Ces dernières années, des officiers de haut rang ont exprimé leur inquiétude quant au fait que, le recrutement étant au plus bas, les obligations nationales entraveraient leur capacité à mener une guerre à l’étranger. Si l’aide aux sinistrés a été régulièrement évoquée, la classe dirigeante s’inquiète sans doute de savoir si l’armée sera capable de mener simultanément ses guerres impérialistes à l’étranger tout en écrasant l’opposition qu’elles ne manqueront pas de susciter au sein de la classe ouvrière à l’intérieur du pays.

Depuis l’arrivée au pouvoir du gouvernement Trudeau en 2015, la classe dirigeante a tenté de draper ses politiques prédatrices dans une rhétorique identitaire, vantant sa soi-disant «politique étrangère féministe». Comme le World Socialist Web Site l’a précédemment noté, «un élément important des efforts de la classe dirigeante pour rallier le soutien du public au réarmement et à l’agression impérialistes canadiens consiste à promouvoir l’armée comme une institution 'progressiste', ethniquement et sexuellement 'diversifiée', incarnant à la fois la 'diversité' et l’'unité' de la nation.»

Dans ces conditions, la classe dirigeante et ses laquais du monde universitaire ne peuvent accepter une remise en cause socialiste de ces mensonges. La tentative de censure de la réunion anti-guerre organisée à l’Université de Waterloo par l’IYSSE en mars doit être vue sous cet angle.
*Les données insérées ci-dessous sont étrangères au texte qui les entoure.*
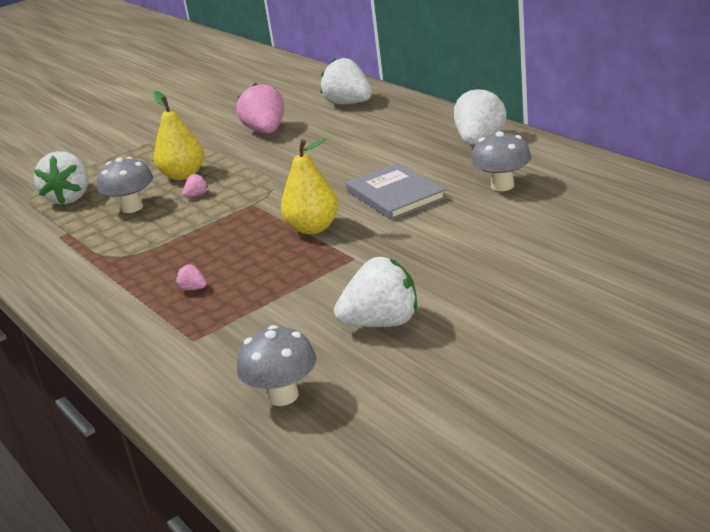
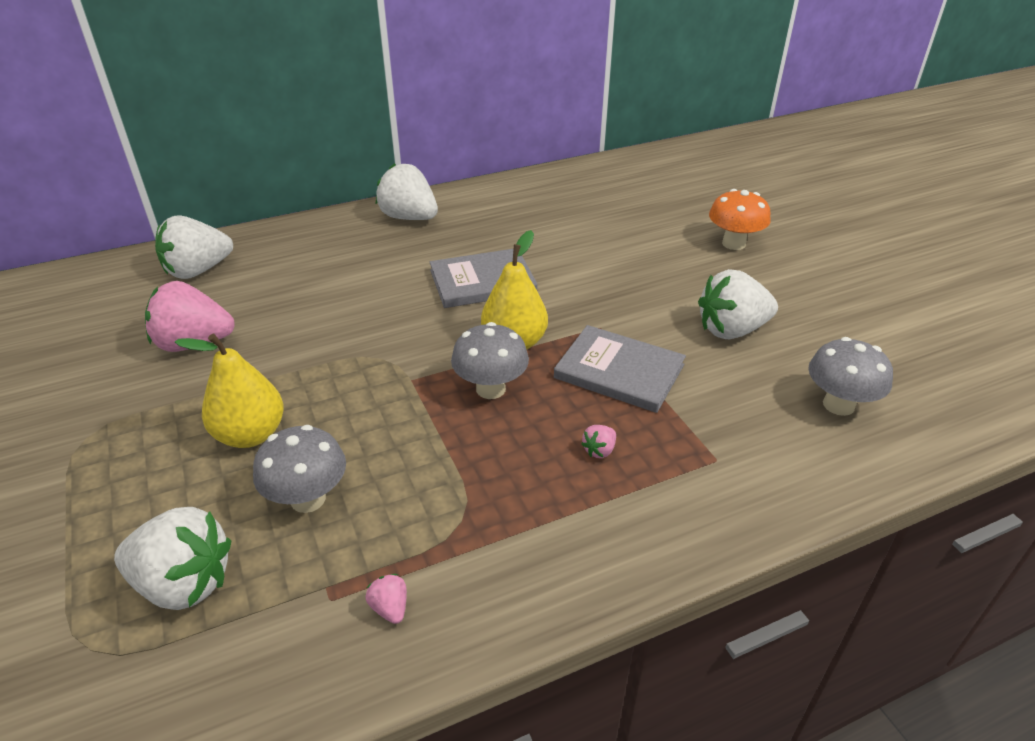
camera: 80 degrees left, 10 degrees up
pink strawberry [183,174,208,197] -> pink strawberry moved to [366,574,407,624]
white strawberry [334,257,417,327] -> white strawberry turned 105 degrees counterclockwise [698,269,778,339]
grey mushroom [471,131,531,191] -> grey mushroom moved to [451,322,529,399]
none -> grey book [554,325,686,413]
none -> orange mushroom [709,189,771,250]

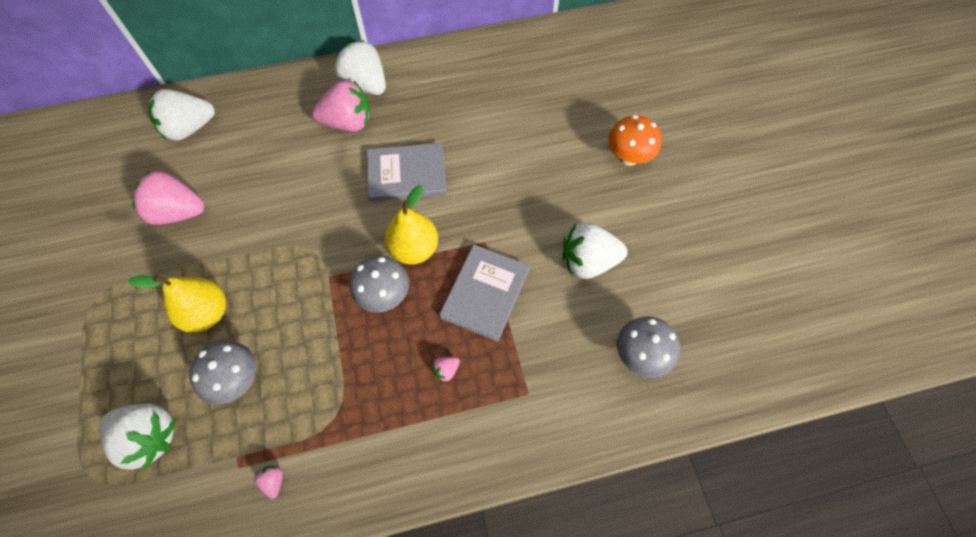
camera: 10 degrees right, 25 degrees up
grey book [554,325,686,413] -> grey book turned 75 degrees clockwise [439,244,530,342]
none -> pink strawberry [312,80,370,132]

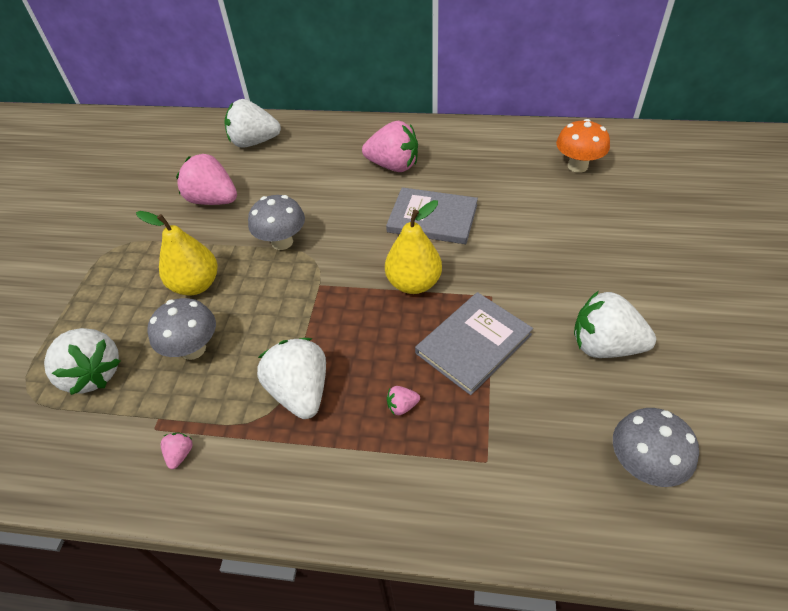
camera: 25 degrees right, 15 degrees down
white strawberry [334,40,386,95] -> white strawberry moved to [257,338,326,419]
grey mushroom [350,256,409,312] -> grey mushroom moved to [248,195,305,250]
orange mushroom [608,115,662,166] -> orange mushroom moved to [556,119,610,173]

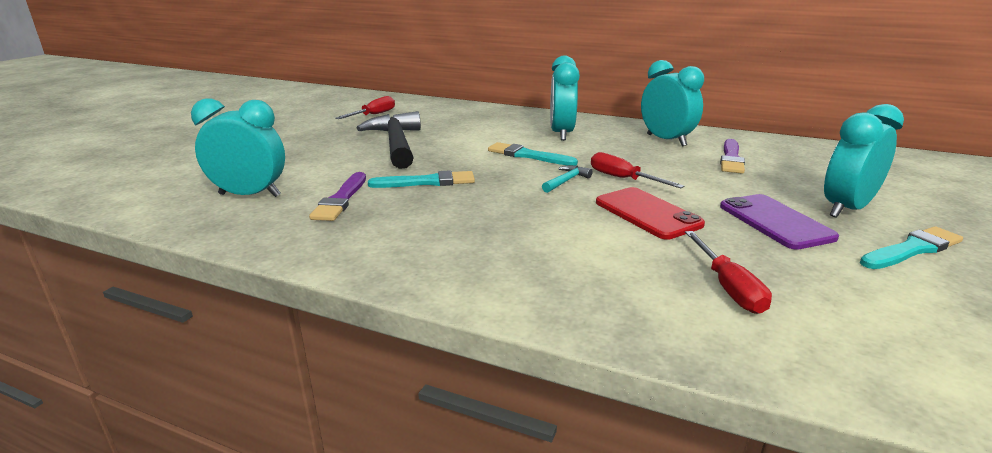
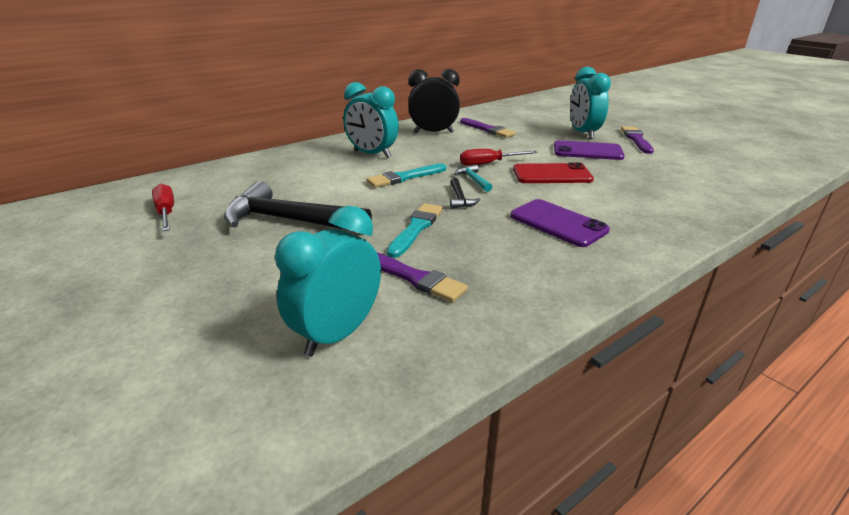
camera: 60 degrees left, 5 degrees up
turquoise clock [641,60,704,146] -> black clock [408,69,460,133]
red screwdriver [685,231,772,314] -> none
turquoise brush [860,226,963,269] -> purple brush [621,126,654,154]
none -> black hammer [450,178,480,209]
none -> purple phone [510,199,610,247]

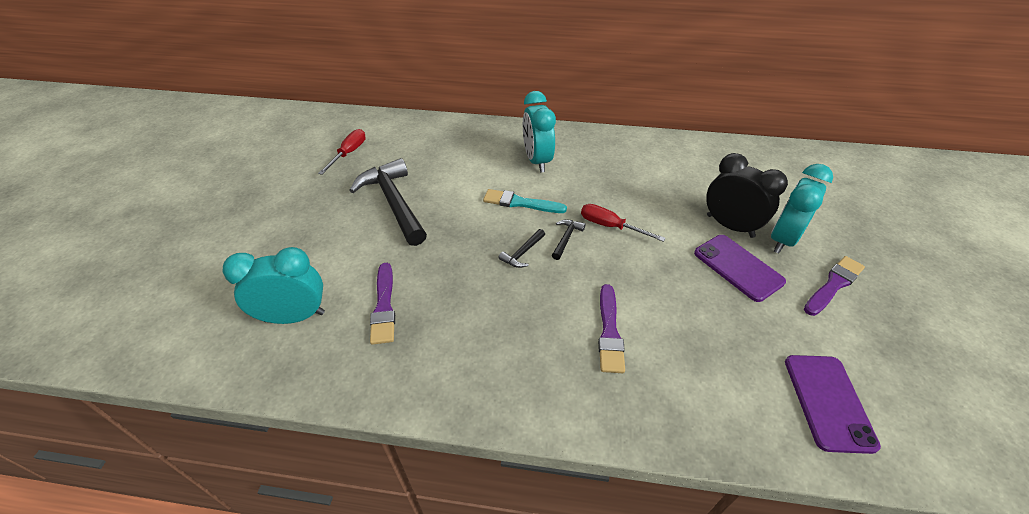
camera: 45 degrees right, 15 degrees up
turquoise brush [387,203,443,258] -> none
black clock [408,69,460,133] -> black clock moved to [706,153,788,238]
turquoise hammer [454,164,492,192] -> black hammer [552,219,586,260]
purple brush [460,118,516,138] -> purple brush moved to [598,284,625,373]
purple phone [510,199,610,247] -> purple phone moved to [785,355,881,454]
red phone [513,162,594,183] -> none

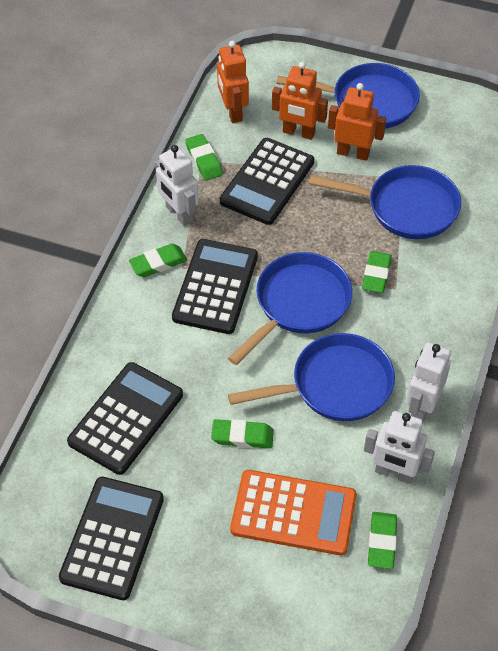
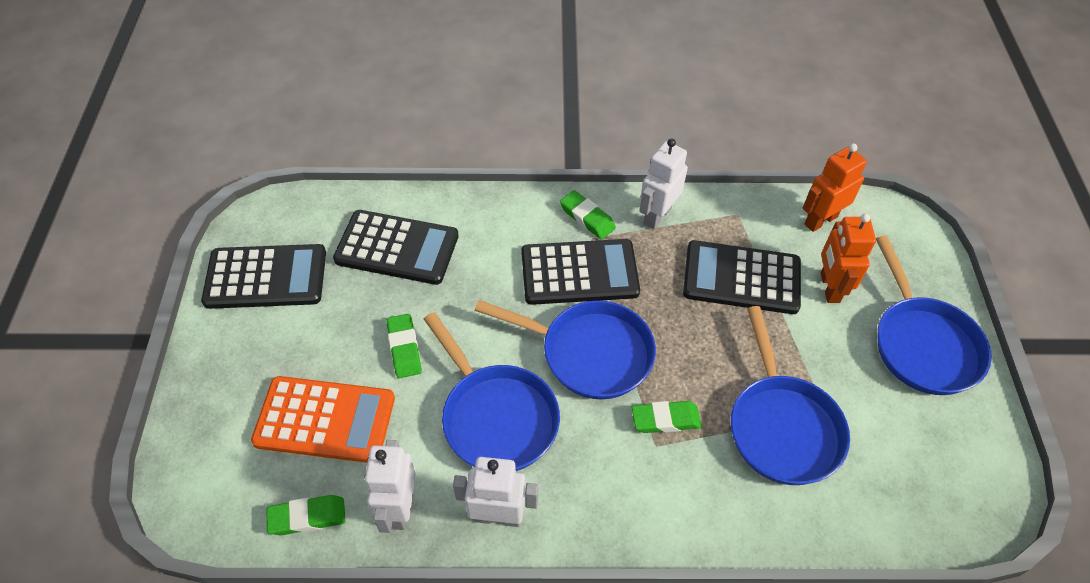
camera: 70 degrees right, 0 degrees up
green eraser [185,134,223,181] -> none
orange calculator [230,470,357,555] -> orange calculator turned 75 degrees counterclockwise [251,376,395,463]
orange robot [328,83,386,161] -> none

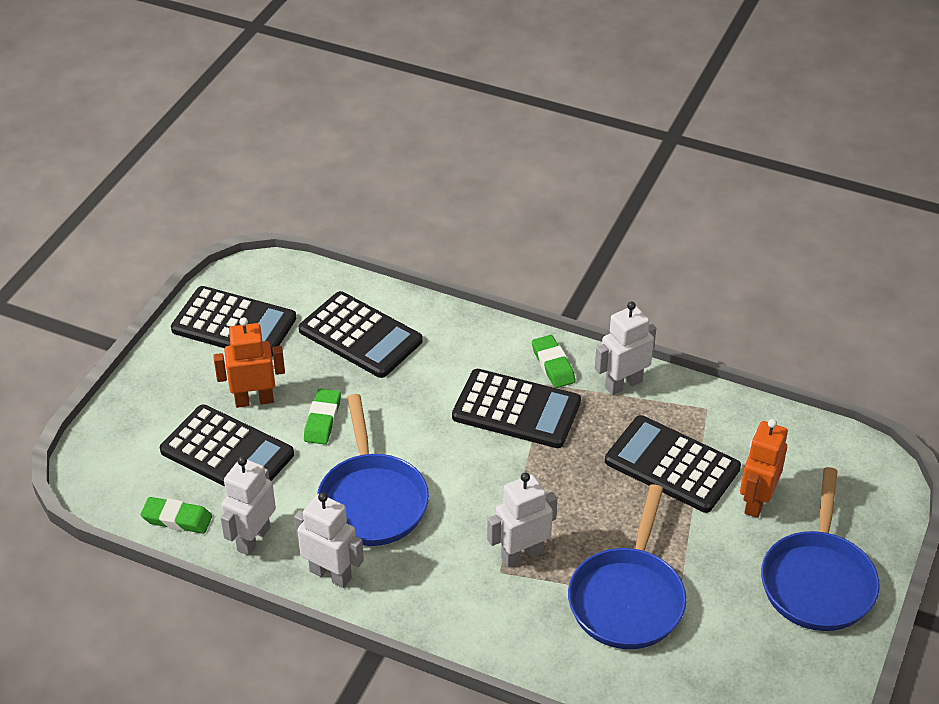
camera: 25 degrees right, 10 degrees down
orange calculator [251,376,395,463] -> black calculator [160,405,294,486]
blue pan [474,300,656,399] -> none
green eraser [632,401,702,433] -> white robot [487,473,557,567]
orange robot [803,143,867,232] -> orange robot moved to [213,317,285,408]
Les efforts visant à camoufler le rôle de l’OTAN dans le déclenchement de la guerre en Ukraine en rejetant toute la responsabilité du conflit sur Vladimir Poutine n’ont pas suscité le soutien du public que le gouvernement espérait, et les travailleurs sont de plus en plus nombreux à faire le lien entre leurs luttes nationales pour la défense de leur niveau de vie et les vastes sommes d’argent gaspillées pour un nouveau massacre impérialiste en Europe.